Collected data:
****************************************

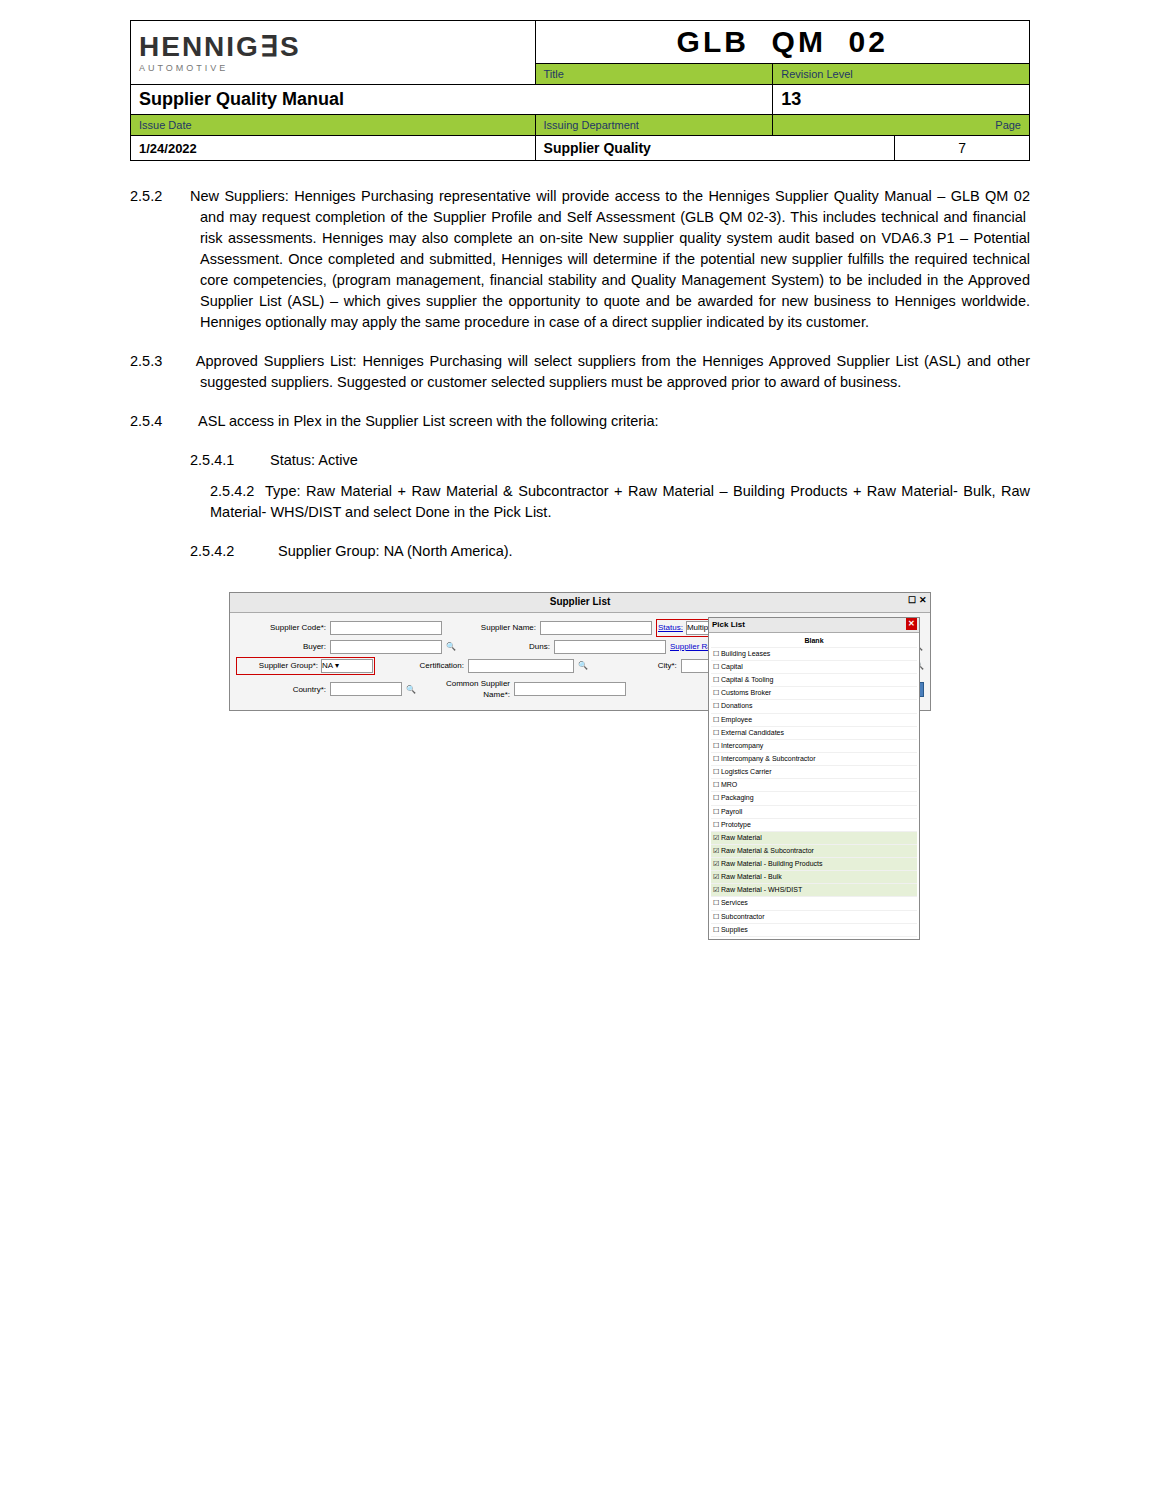| HENNIG∃S AUTOMOTIVE | GLB QM 02 |
| Title | Revision Level |
| Supplier Quality Manual | 13 |
| Issue Date | Issuing Department | Page |
| 1/24/2022 | Supplier Quality | 7 |
2.5.2 New Suppliers: Henniges Purchasing representative will provide access to the Henniges Supplier Quality Manual – GLB QM 02 and may request completion of the Supplier Profile and Self Assessment (GLB QM 02-3). This includes technical and financial risk assessments. Henniges may also complete an on-site New supplier quality system audit based on VDA6.3 P1 – Potential Assessment. Once completed and submitted, Henniges will determine if the potential new supplier fulfills the required technical core competencies, (program management, financial stability and Quality Management System) to be included in the Approved Supplier List (ASL) – which gives supplier the opportunity to quote and be awarded for new business to Henniges worldwide. Henniges optionally may apply the same procedure in case of a direct supplier indicated by its customer.
2.5.3 Approved Suppliers List: Henniges Purchasing will select suppliers from the Henniges Approved Supplier List (ASL) and other suggested suppliers. Suggested or customer selected suppliers must be approved prior to award of business.
2.5.4 ASL access in Plex in the Supplier List screen with the following criteria:
2.5.4.1 Status: Active
2.5.4.2 Type: Raw Material + Raw Material & Subcontractor + Raw Material – Building Products + Raw Material- Bulk, Raw Material- WHS/DIST and select Done in the Pick List.
2.5.4.2 Supplier Group: NA (North America).
Supplier List ☐ ✕
Supplier Code*: Supplier Name: Status: Multiple 🔍 Type: Multiple 🔍
Buyer: 🔍 Duns: Supplier Rating: Commodity Code (Category) 🔍
Supplier Group*: NA ▾ Certification: 🔍 City*: State*: 🔍
Country*: 🔍 Common Supplier Name*: Search
Pick List ✕
Blank
☐ Building Leases
☐ Capital
☐ Capital & Tooling
☐ Customs Broker
☐ Donations
☐ Employee
☐ External Candidates
☐ Intercompany
☐ Intercompany & Subcontractor
☐ Logistics Carrier
☐ MRO
☐ Packaging
☐ Payroll
☐ Prototype
☑ Raw Material
☑ Raw Material & Subcontractor
☑ Raw Material - Building Products
☑ Raw Material - Bulk
☑ Raw Material - WHS/DIST
☐ Services
☐ Subcontractor
☐ Supplies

****************************************

▶ **Assignment**:
Set the entries down exactly, but not the pictures.

▶ **Answer section**:
| HENNIG∃S AUTOMOTIVE | GLB QM 02 |
| Title | Revision Level |
| Supplier Quality Manual | 13 |
| Issue Date | Issuing Department | Page |
| 1/24/2022 | Supplier Quality | 7 |
2.5.2 New Suppliers: Henniges Purchasing representative will provide access to the Henniges Supplier Quality Manual – GLB QM 02 and may request completion of the Supplier Profile and Self Assessment (GLB QM 02-3). This includes technical and financial risk assessments. Henniges may also complete an on-site New supplier quality system audit based on VDA6.3 P1 – Potential Assessment. Once completed and submitted, Henniges will determine if the potential new supplier fulfills the required technical core competencies, (program management, financial stability and Quality Management System) to be included in the Approved Supplier List (ASL) – which gives supplier the opportunity to quote and be awarded for new business to Henniges worldwide. Henniges optionally may apply the same procedure in case of a direct supplier indicated by its customer.
2.5.3 Approved Suppliers List: Henniges Purchasing will select suppliers from the Henniges Approved Supplier List (ASL) and other suggested suppliers. Suggested or customer selected suppliers must be approved prior to award of business.
2.5.4 ASL access in Plex in the Supplier List screen with the following criteria:
2.5.4.1 Status: Active
2.5.4.2 Type: Raw Material + Raw Material & Subcontractor + Raw Material – Building Products + Raw Material- Bulk, Raw Material- WHS/DIST and select Done in the Pick List.
2.5.4.2 Supplier Group: NA (North America).
Supplier List ☐ ✕
Supplier Code*: Supplier Name: Status: Multiple 🔍 Type: Multiple 🔍
Buyer: 🔍 Duns: Supplier Rating: Commodity Code (Category) 🔍
Supplier Group*: NA ▾ Certification: 🔍 City*: State*: 🔍
Country*: 🔍 Common Supplier Name*: Search
Pick List ✕
Blank
☐ Building Leases
☐ Capital
☐ Capital & Tooling
☐ Customs Broker
☐ Donations
☐ Employee
☐ External Candidates
☐ Intercompany
☐ Intercompany & Subcontractor
☐ Logistics Carrier
☐ MRO
☐ Packaging
☐ Payroll
☐ Prototype
☑ Raw Material
☑ Raw Material & Subcontractor
☑ Raw Material - Building Products
☑ Raw Material - Bulk
☑ Raw Material - WHS/DIST
☐ Services
☐ Subcontractor
☐ Supplies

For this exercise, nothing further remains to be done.